Account Manager and Project Manager: Why You Want Both

One of the top questions asked of ad agencies today: what’s the difference between an account manager (AM) and a project manager (PM)? And for many clients, the follow-up question is often, “Why do I need both on my team?” Our most favorite, though, is “Can’t one person do both jobs?” The answer, of course, is a polite but firm “no,” because really we have your best interest at heart and know that there’s much more to be gained than lost when working with this dynamic duo.

Project management is a relatively new specialty to the agency world. Historically, AMs were the client’s single point of contact, and were responsible for managing the client relationship, overseeing budgets, developing strategy and executing projects.
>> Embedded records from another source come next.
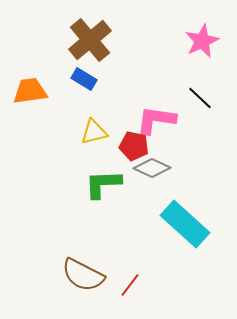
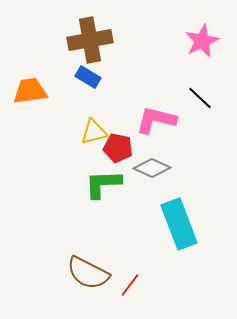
brown cross: rotated 30 degrees clockwise
blue rectangle: moved 4 px right, 2 px up
pink L-shape: rotated 6 degrees clockwise
red pentagon: moved 16 px left, 2 px down
cyan rectangle: moved 6 px left; rotated 27 degrees clockwise
brown semicircle: moved 5 px right, 2 px up
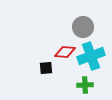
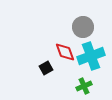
red diamond: rotated 65 degrees clockwise
black square: rotated 24 degrees counterclockwise
green cross: moved 1 px left, 1 px down; rotated 21 degrees counterclockwise
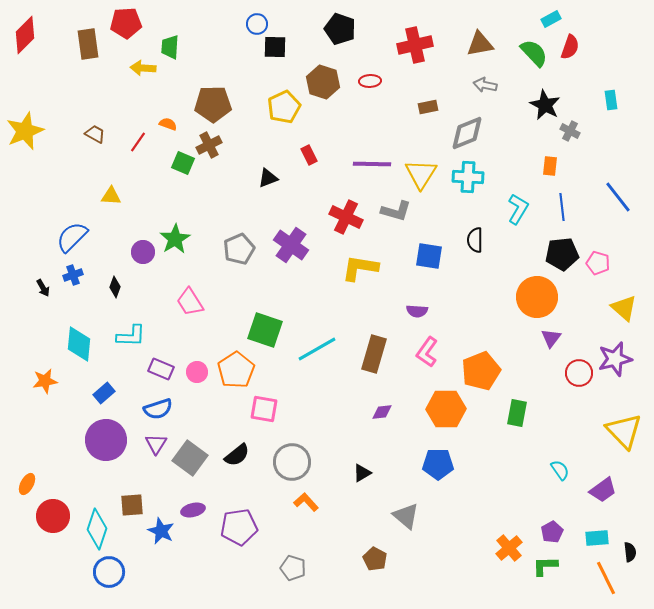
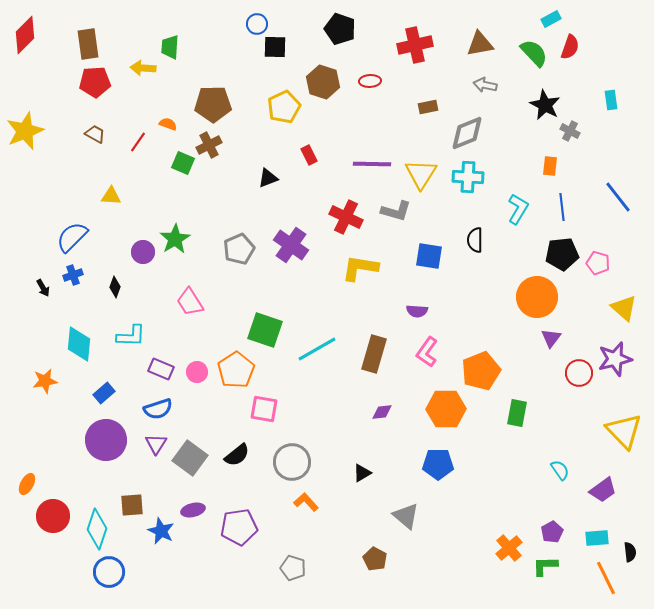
red pentagon at (126, 23): moved 31 px left, 59 px down
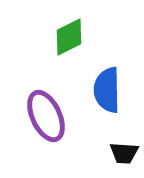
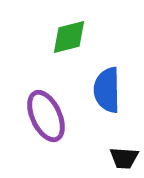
green diamond: rotated 12 degrees clockwise
black trapezoid: moved 5 px down
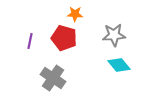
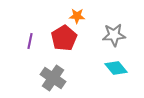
orange star: moved 2 px right, 2 px down
red pentagon: rotated 25 degrees clockwise
cyan diamond: moved 3 px left, 3 px down
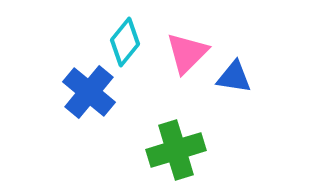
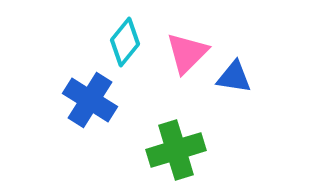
blue cross: moved 1 px right, 8 px down; rotated 8 degrees counterclockwise
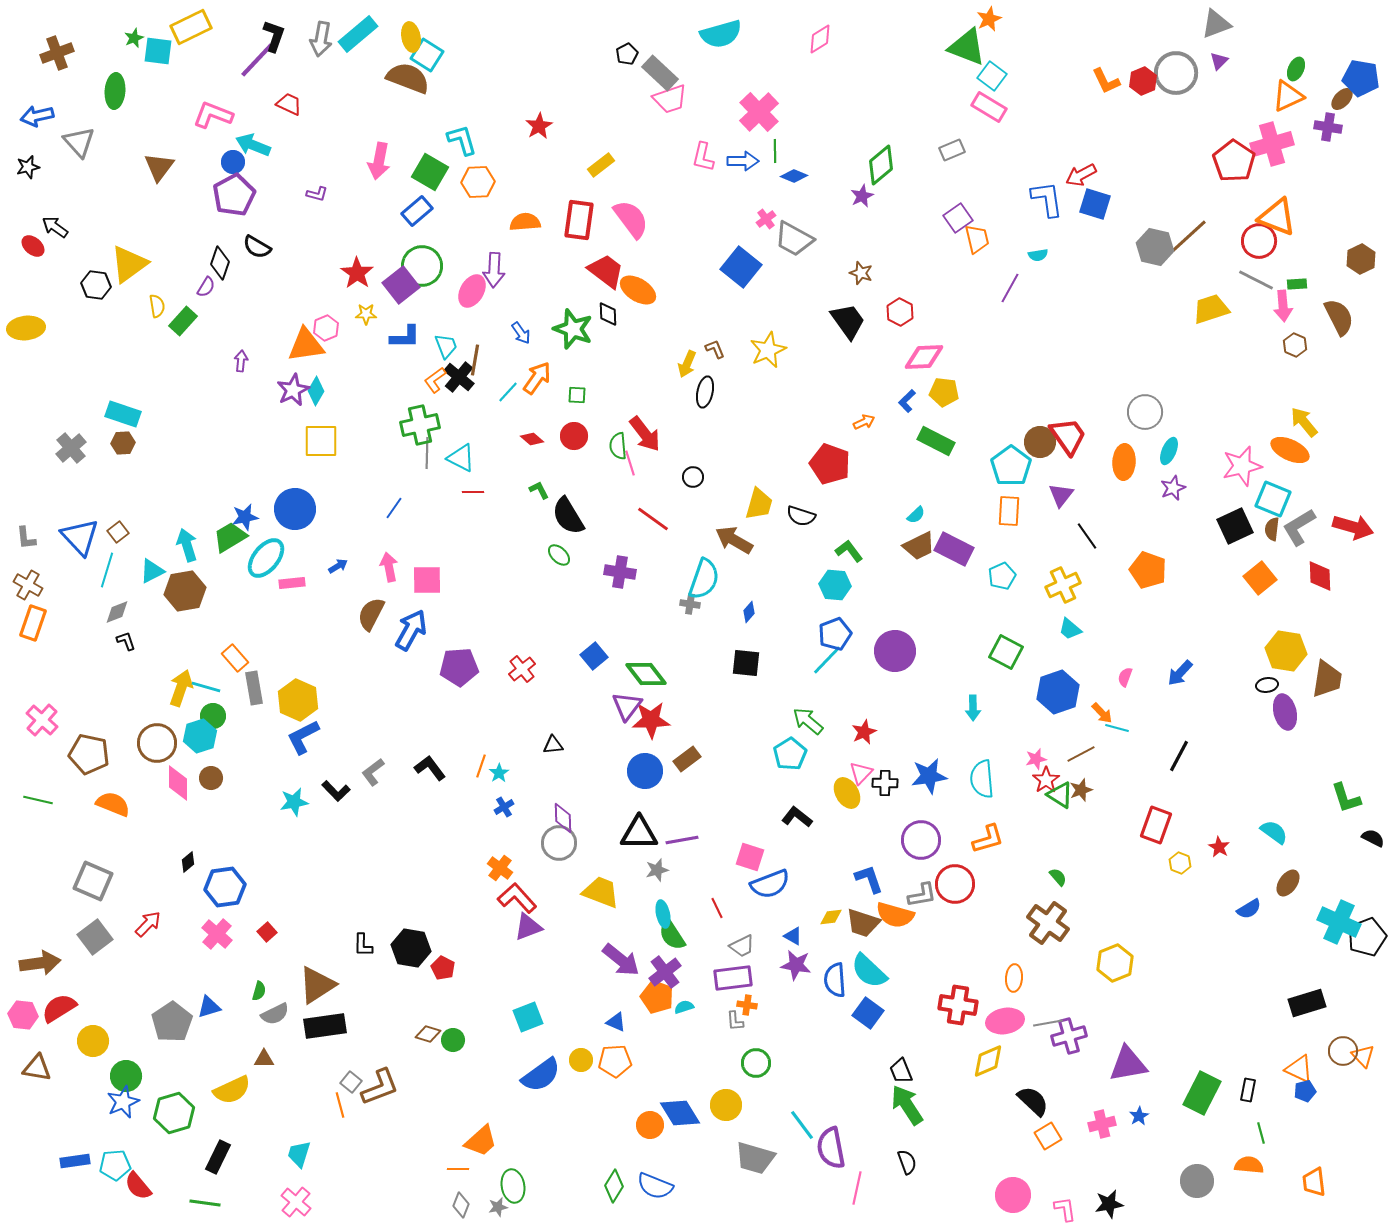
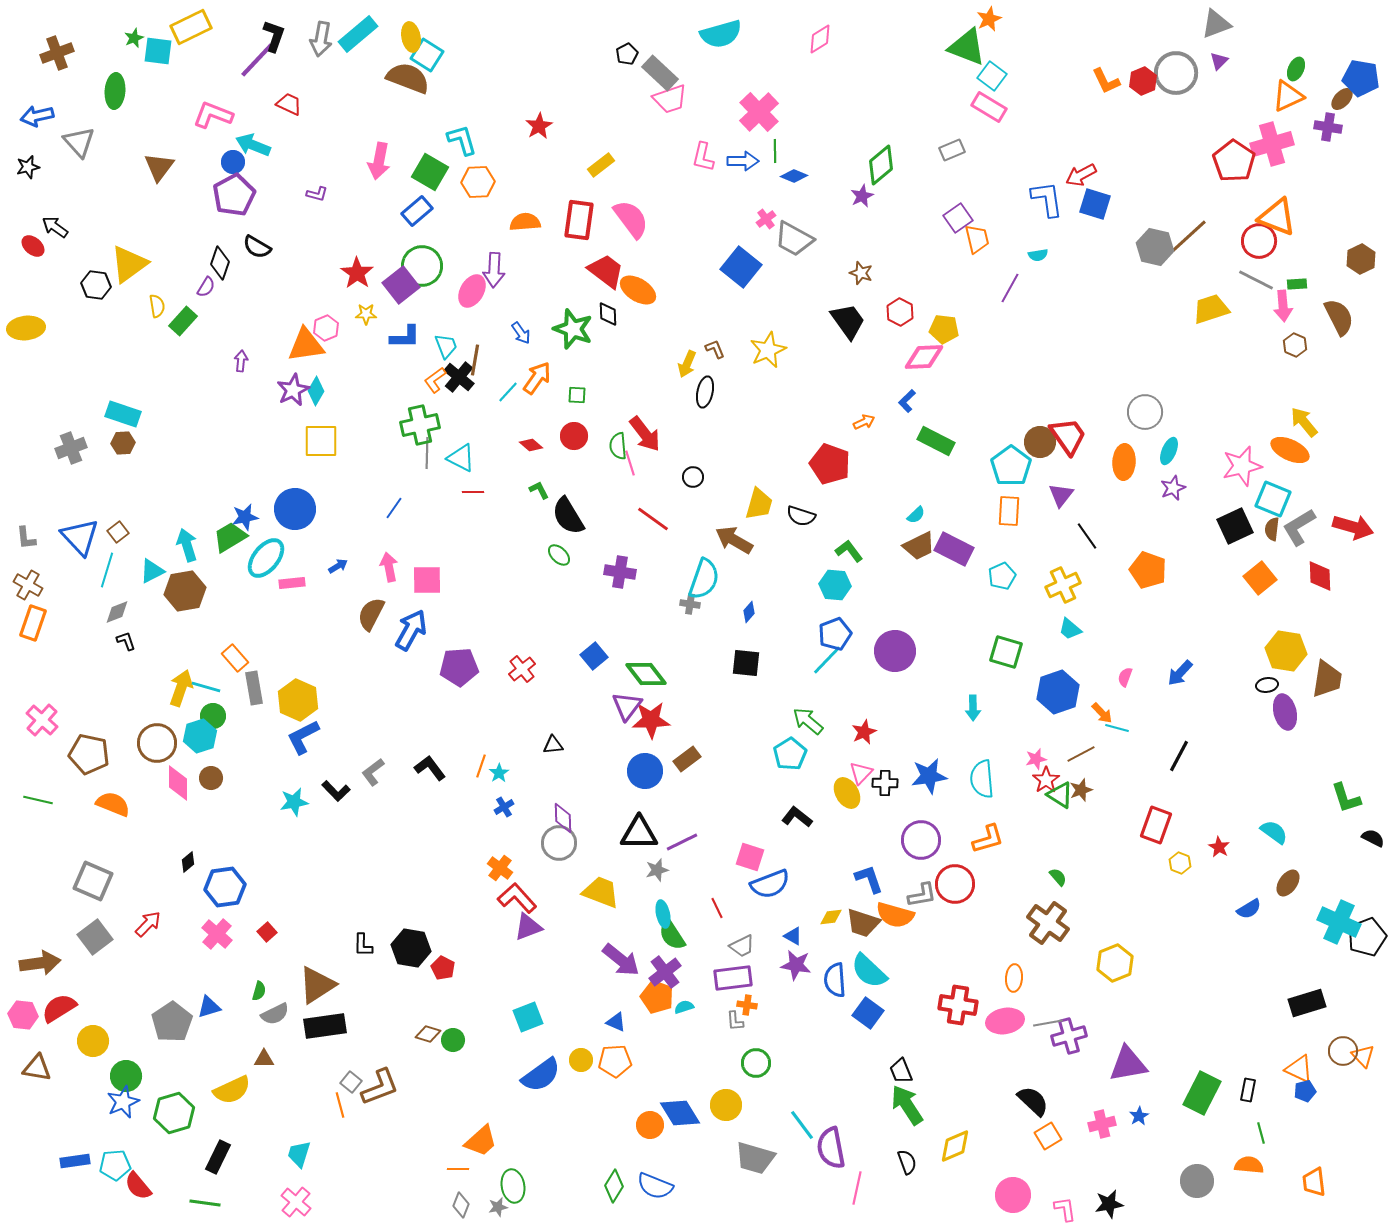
yellow pentagon at (944, 392): moved 63 px up
red diamond at (532, 439): moved 1 px left, 6 px down
gray cross at (71, 448): rotated 20 degrees clockwise
green square at (1006, 652): rotated 12 degrees counterclockwise
purple line at (682, 840): moved 2 px down; rotated 16 degrees counterclockwise
yellow diamond at (988, 1061): moved 33 px left, 85 px down
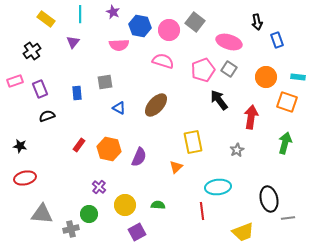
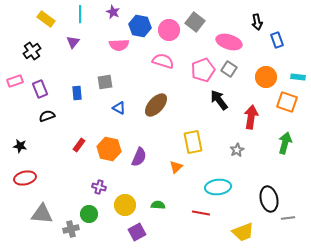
purple cross at (99, 187): rotated 24 degrees counterclockwise
red line at (202, 211): moved 1 px left, 2 px down; rotated 72 degrees counterclockwise
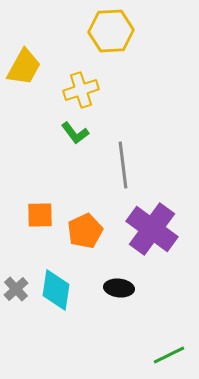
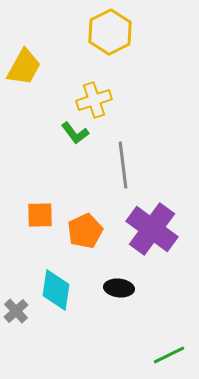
yellow hexagon: moved 1 px left, 1 px down; rotated 24 degrees counterclockwise
yellow cross: moved 13 px right, 10 px down
gray cross: moved 22 px down
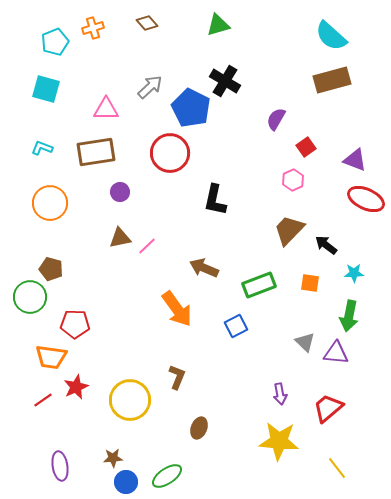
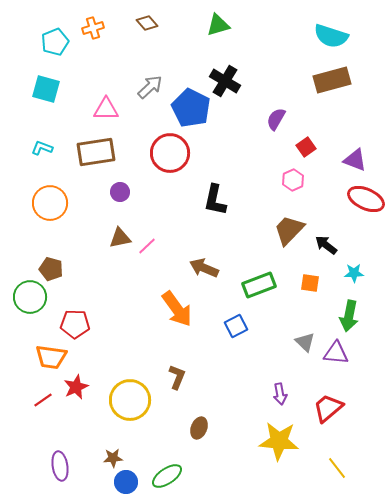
cyan semicircle at (331, 36): rotated 24 degrees counterclockwise
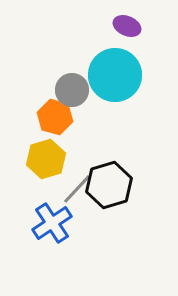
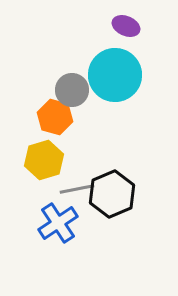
purple ellipse: moved 1 px left
yellow hexagon: moved 2 px left, 1 px down
black hexagon: moved 3 px right, 9 px down; rotated 6 degrees counterclockwise
gray line: rotated 36 degrees clockwise
blue cross: moved 6 px right
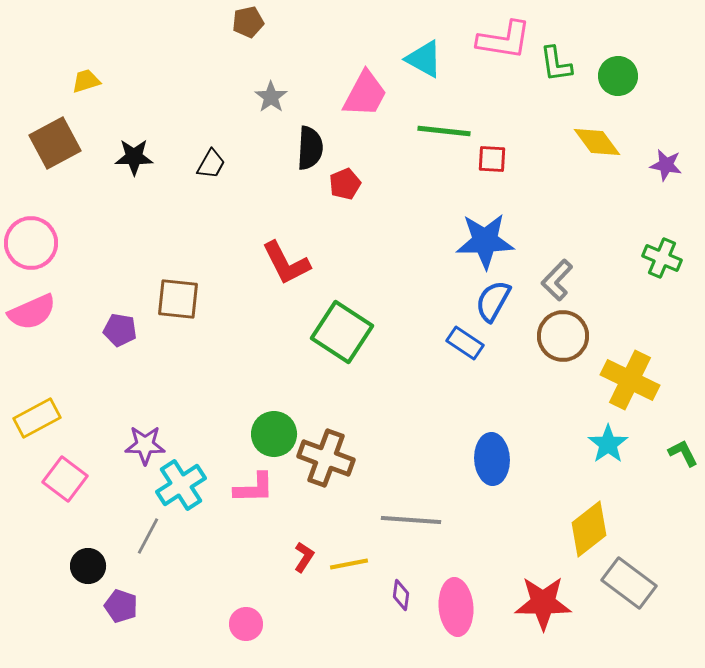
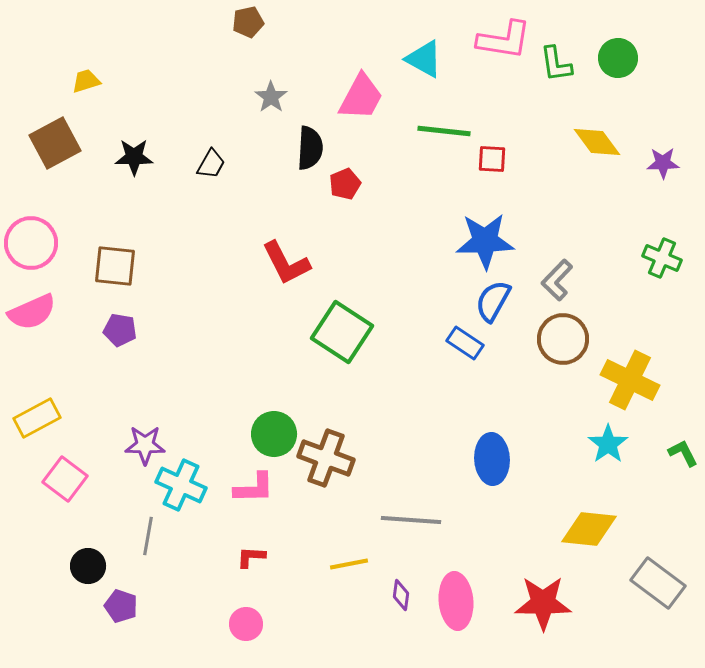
green circle at (618, 76): moved 18 px up
pink trapezoid at (365, 94): moved 4 px left, 3 px down
purple star at (666, 165): moved 3 px left, 2 px up; rotated 12 degrees counterclockwise
brown square at (178, 299): moved 63 px left, 33 px up
brown circle at (563, 336): moved 3 px down
cyan cross at (181, 485): rotated 33 degrees counterclockwise
yellow diamond at (589, 529): rotated 44 degrees clockwise
gray line at (148, 536): rotated 18 degrees counterclockwise
red L-shape at (304, 557): moved 53 px left; rotated 120 degrees counterclockwise
gray rectangle at (629, 583): moved 29 px right
pink ellipse at (456, 607): moved 6 px up
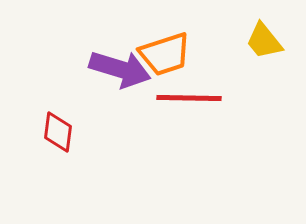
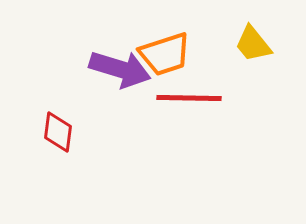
yellow trapezoid: moved 11 px left, 3 px down
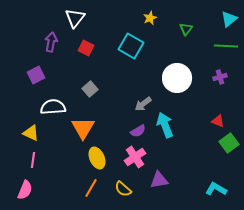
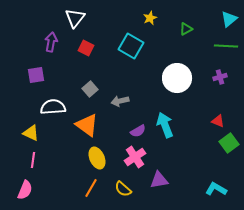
green triangle: rotated 24 degrees clockwise
purple square: rotated 18 degrees clockwise
gray arrow: moved 23 px left, 3 px up; rotated 24 degrees clockwise
orange triangle: moved 4 px right, 3 px up; rotated 25 degrees counterclockwise
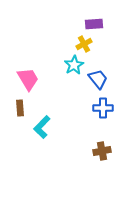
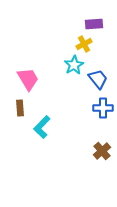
brown cross: rotated 30 degrees counterclockwise
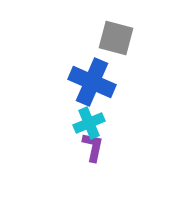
That’s a lot for one person to accomplish in a 40-hour week, especially with the added complexities that digital advertising is contributing to the industry. So project management was spawned out of necessity to be a separate but equal position to complement the AM and provide better client service.

It all started about a decade ago, when an account executive and production manager were drinking a little too much at an agency party. Nine months later: the project manager was born. Today, while AMs are focusing on understanding the client’s industry, developing long-term strategy and managing overall budgets, PMs are executing tactics. The AM’s job is to determine what needs to be done to meet the client’s goals and objectives; the PM’s job is to determine how it gets done. PMs are the communication hub between agency team members; they make sure projects are completed on time and on budget, by allocating talent, orchestrating teams and leveraging technology and tools to enhance the process. At the same time, AMs are working with account planners and research teams to uncover insights into clients’ customers and the best ways to reach them.

Daily tasks and responsibilities are not the only things that separate AMs from PMs; each job role requires different personality traits, as well. AMs need to be forward thinkers — up to date on the latest industry news and technologies, and able to communicate opportunities to clients before the client may even recognize a need. Successful AMs are leaders, motivators and delegators, able to view the overall account strategy without getting bogged down in the details. Good PMs are multi-taskers, negotiators and diplomats — able to interface with clients and manage expectations while guiding multiple projects through the internal process at the same time and keeping them within budget.

By having both on the team, clients are reaping the benefits and are winning much more than they would if only one person was on the job. AMs have time to share insights and suggest new ideas to clients, while PMs have time to make sure every aspect of a campaign is on track and efficient. Having both means the client is getting strategy and tactics, planning and execution, and the opportunity to do more, faster. Each role is essential to the success of campaigns, client accounts and the agency relationship as a whole.